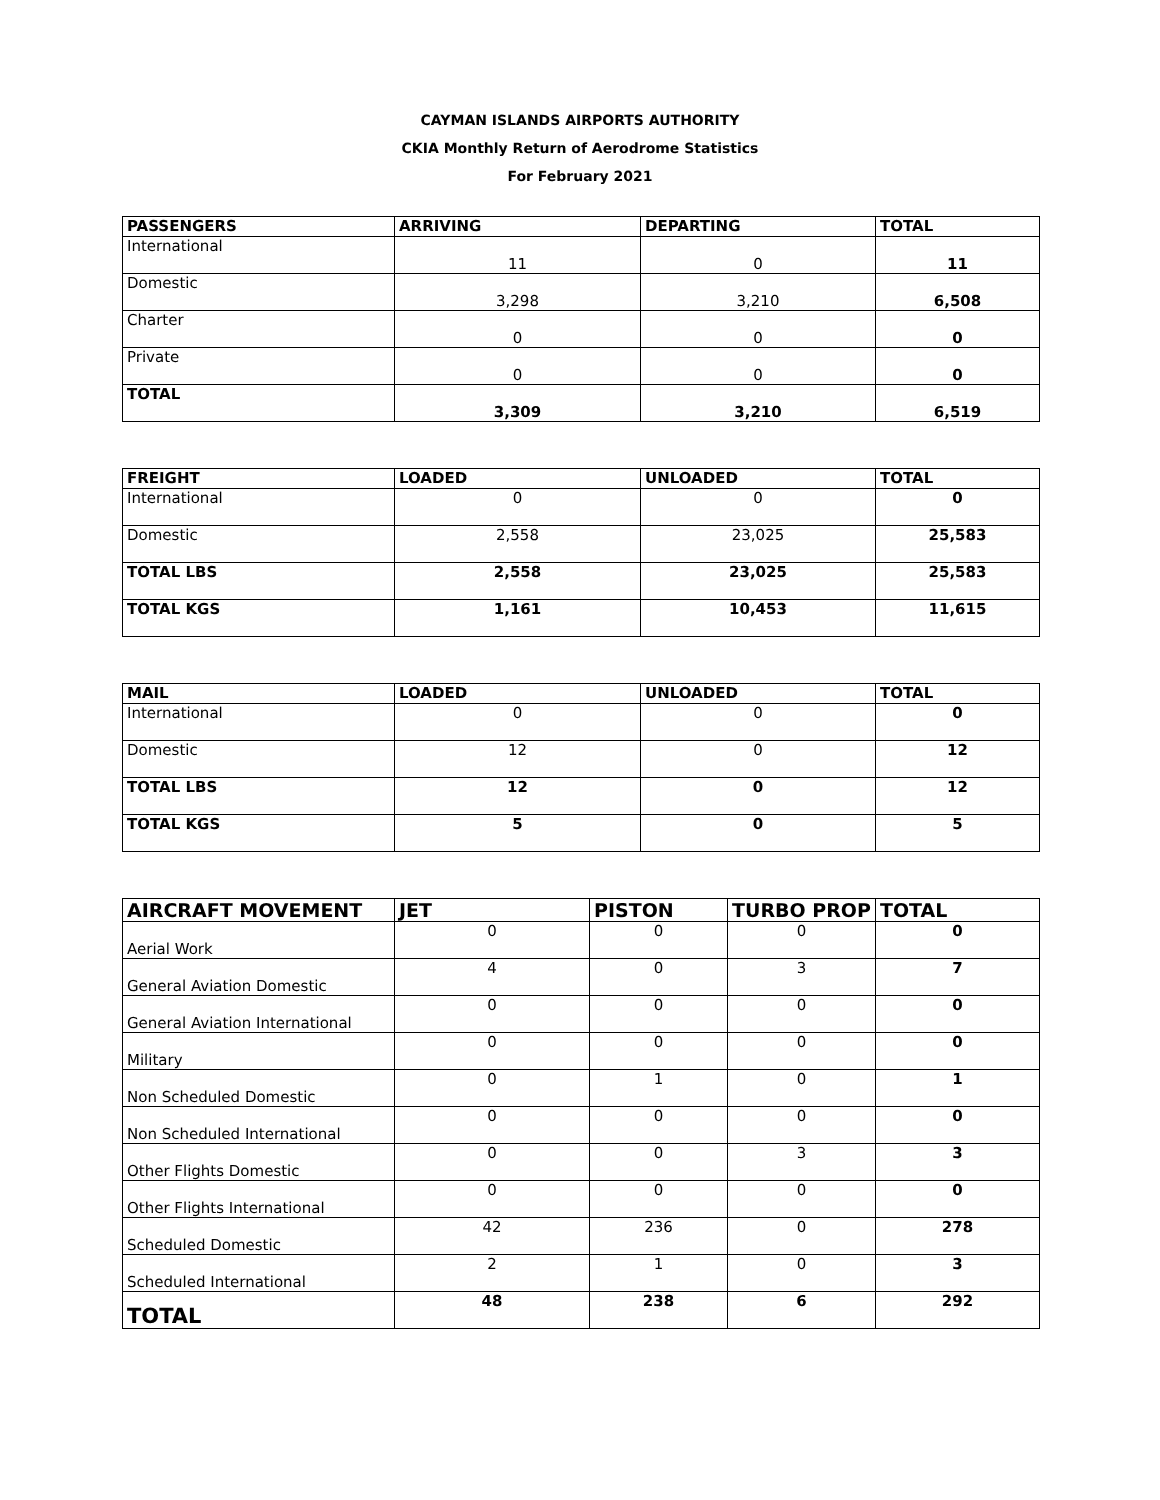CAYMAN ISLANDS AIRPORTS AUTHORITY
CKIA Monthly Return of Aerodrome Statistics
For February 2021
| PASSENGERS | ARRIVING | DEPARTING | TOTAL |
| --- | --- | --- | --- |
| International | 11 | 0 | 11 |
| Domestic | 3,298 | 3,210 | 6,508 |
| Charter | 0 | 0 | 0 |
| Private | 0 | 0 | 0 |
| TOTAL | 3,309 | 3,210 | 6,519 |
| FREIGHT | LOADED | UNLOADED | TOTAL |
| --- | --- | --- | --- |
| International | 0 | 0 | 0 |
| Domestic | 2,558 | 23,025 | 25,583 |
| TOTAL LBS | 2,558 | 23,025 | 25,583 |
| TOTAL KGS | 1,161 | 10,453 | 11,615 |
| MAIL | LOADED | UNLOADED | TOTAL |
| --- | --- | --- | --- |
| International | 0 | 0 | 0 |
| Domestic | 12 | 0 | 12 |
| TOTAL LBS | 12 | 0 | 12 |
| TOTAL KGS | 5 | 0 | 5 |
| AIRCRAFT MOVEMENT | JET | PISTON | TURBO PROP | TOTAL |
| --- | --- | --- | --- | --- |
| Aerial Work | 0 | 0 | 0 | 0 |
| General Aviation Domestic | 4 | 0 | 3 | 7 |
| General Aviation International | 0 | 0 | 0 | 0 |
| Military | 0 | 0 | 0 | 0 |
| Non Scheduled Domestic | 0 | 1 | 0 | 1 |
| Non Scheduled International | 0 | 0 | 0 | 0 |
| Other Flights Domestic | 0 | 0 | 3 | 3 |
| Other Flights International | 0 | 0 | 0 | 0 |
| Scheduled Domestic | 42 | 236 | 0 | 278 |
| Scheduled International | 2 | 1 | 0 | 3 |
| TOTAL | 48 | 238 | 6 | 292 |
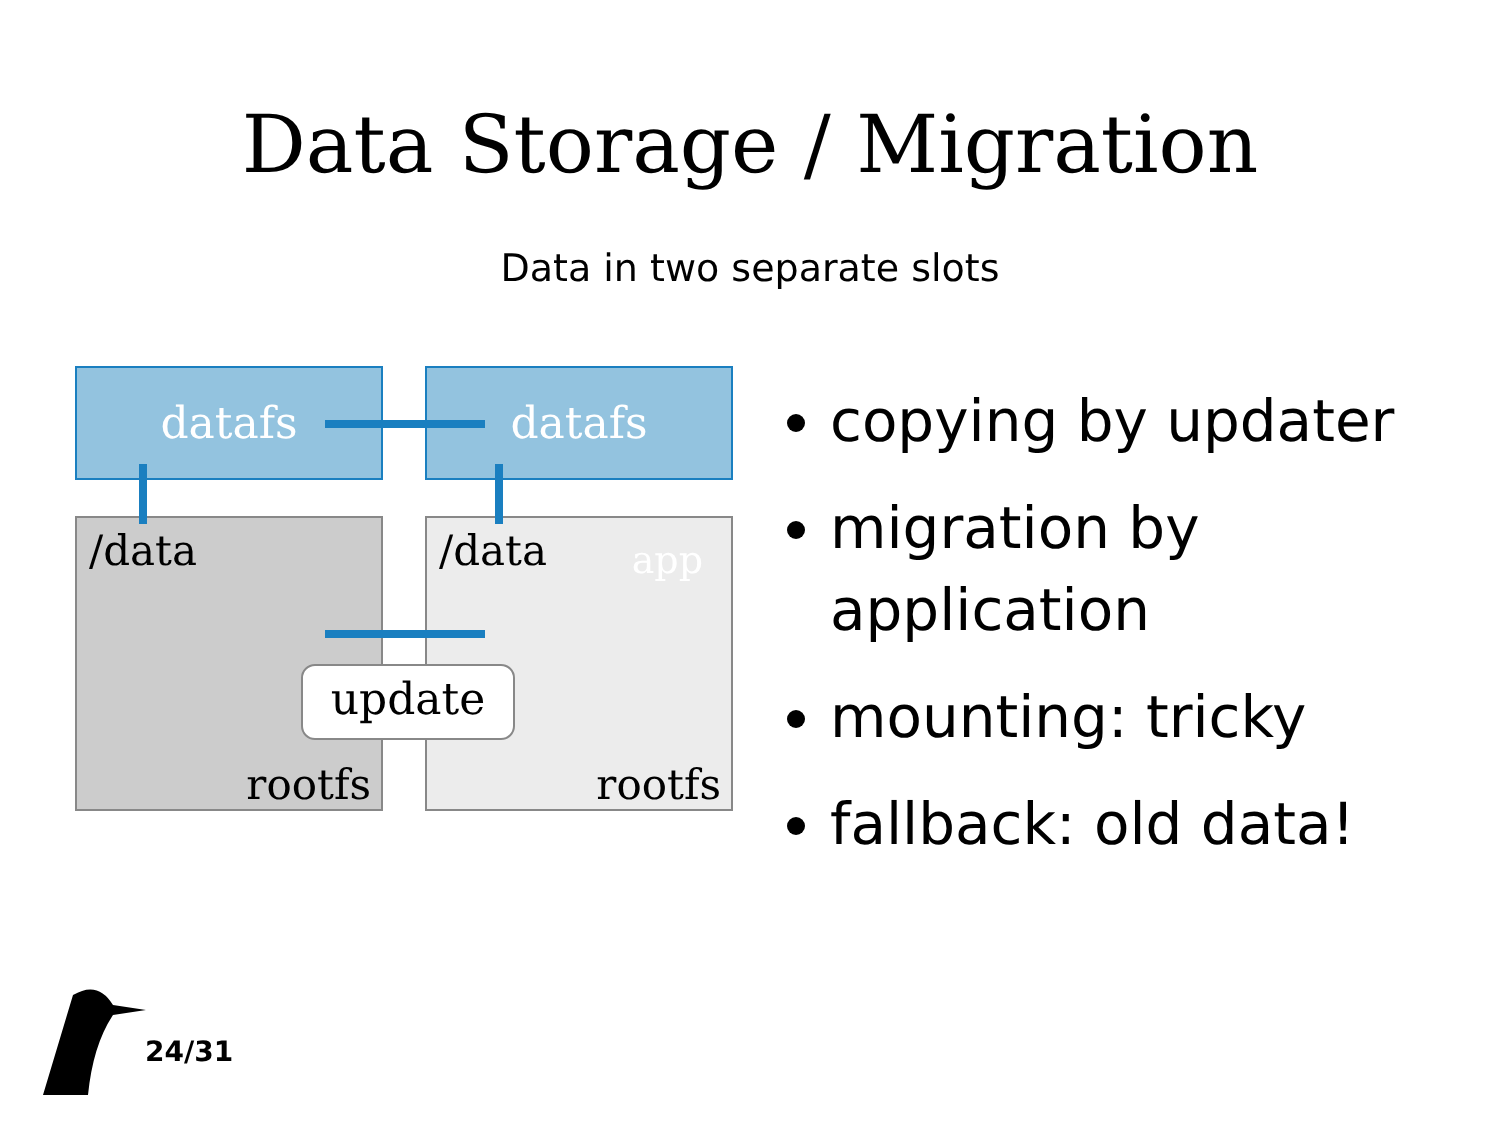Data Storage / Migration
Data in two separate slots
datafs datafs
/data
rootfs
/data app
rootfs
update
copying by updater
migration by application
mounting: tricky
fallback: old data!
24/31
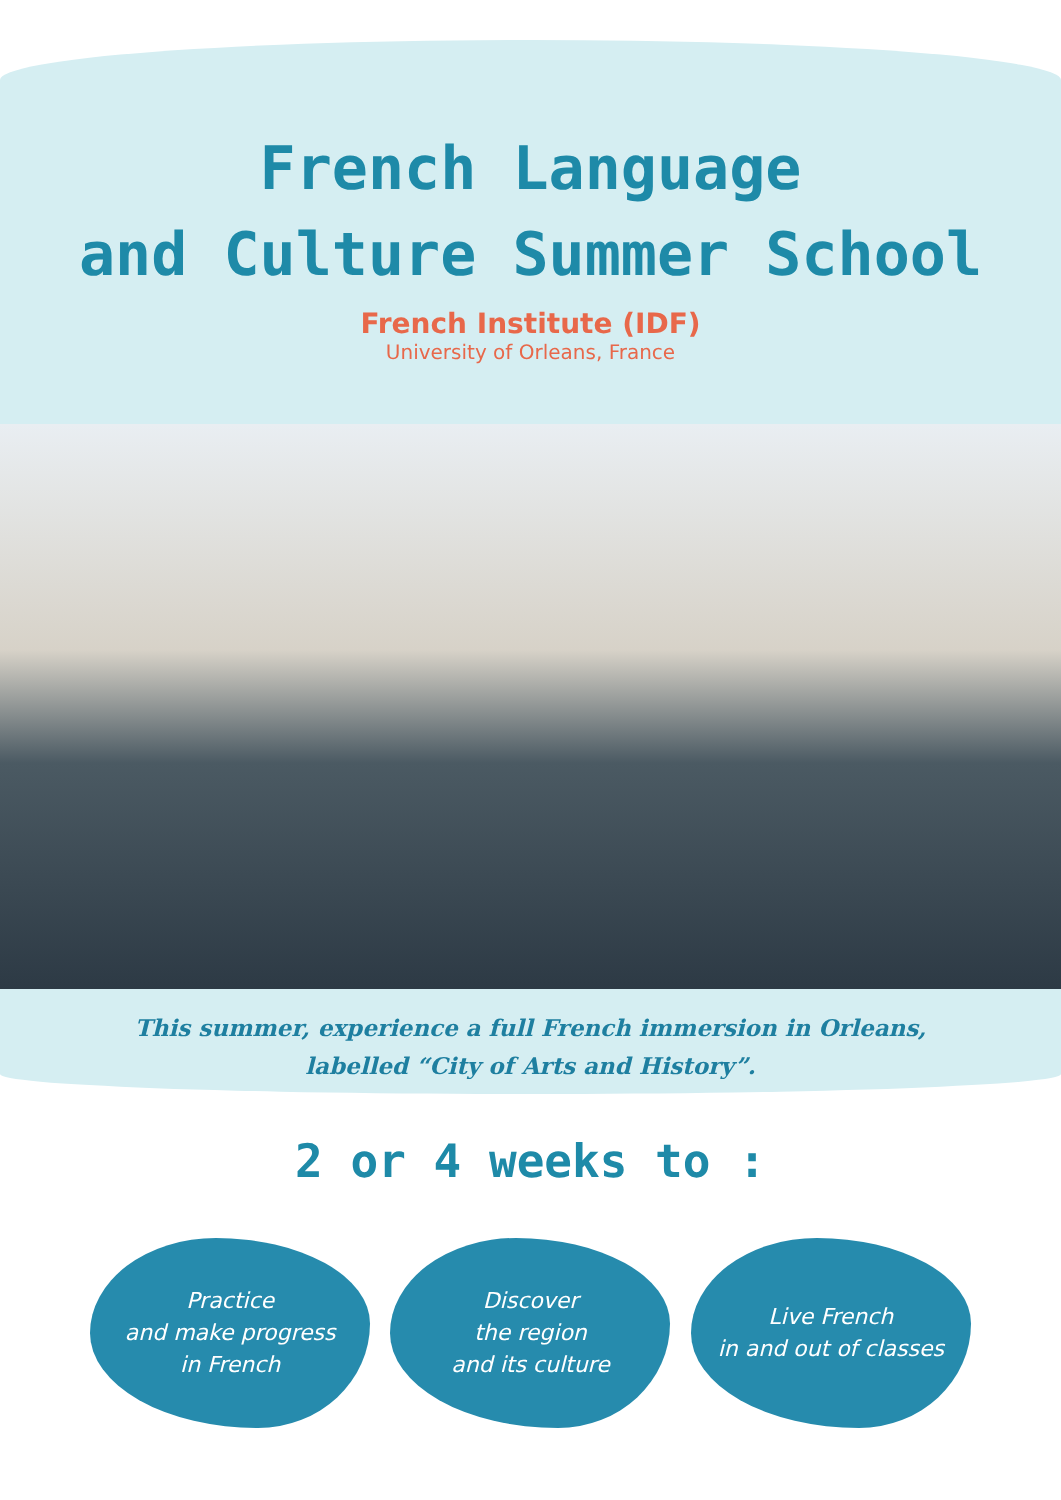French Language
and Culture Summer School
French Institute (IDF)
University of Orleans, France
This summer, experience a full French immersion in Orleans,
labelled “City of Arts and History”.
2 or 4 weeks to :
Practice
and make progress
in French
Discover
the region
and its culture
Live French
in and out of classes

....................

• WHAT THE TASK ASKS:
The records above, minus their pictures, are to be returned word for word.

• SOLUTION:
CAYMAN ISLANDS AIRPORTS AUTHORITY
CKIA Monthly Return of Aerodrome Statistics
For February 2021
| PASSENGERS | ARRIVING | DEPARTING | TOTAL |
| --- | --- | --- | --- |
| International | 11 | 0 | 11 |
| Domestic | 3,298 | 3,210 | 6,508 |
| Charter | 0 | 0 | 0 |
| Private | 0 | 0 | 0 |
| TOTAL | 3,309 | 3,210 | 6,519 |
| FREIGHT | LOADED | UNLOADED | TOTAL |
| --- | --- | --- | --- |
| International | 0 | 0 | 0 |
| Domestic | 2,558 | 23,025 | 25,583 |
| TOTAL LBS | 2,558 | 23,025 | 25,583 |
| TOTAL KGS | 1,161 | 10,453 | 11,615 |
| MAIL | LOADED | UNLOADED | TOTAL |
| --- | --- | --- | --- |
| International | 0 | 0 | 0 |
| Domestic | 12 | 0 | 12 |
| TOTAL LBS | 12 | 0 | 12 |
| TOTAL KGS | 5 | 0 | 5 |
| AIRCRAFT MOVEMENT | JET | PISTON | TURBO PROP | TOTAL |
| --- | --- | --- | --- | --- |
| Aerial Work | 0 | 0 | 0 | 0 |
| General Aviation Domestic | 4 | 0 | 3 | 7 |
| General Aviation International | 0 | 0 | 0 | 0 |
| Military | 0 | 0 | 0 | 0 |
| Non Scheduled Domestic | 0 | 1 | 0 | 1 |
| Non Scheduled International | 0 | 0 | 0 | 0 |
| Other Flights Domestic | 0 | 0 | 3 | 3 |
| Other Flights International | 0 | 0 | 0 | 0 |
| Scheduled Domestic | 42 | 236 | 0 | 278 |
| Scheduled International | 2 | 1 | 0 | 3 |
| TOTAL | 48 | 238 | 6 | 292 |
Data Storage / Migration
Data in two separate slots
datafs datafs
/data
rootfs
/data app
rootfs
update
copying by updater
migration by application
mounting: tricky
fallback: old data!
24/31
French Language
and Culture Summer School
French Institute (IDF)
University of Orleans, France
This summer, experience a full French immersion in Orleans,
labelled “City of Arts and History”.
2 or 4 weeks to :
Practice
and make progress
in French
Discover
the region
and its culture
Live French
in and out of classes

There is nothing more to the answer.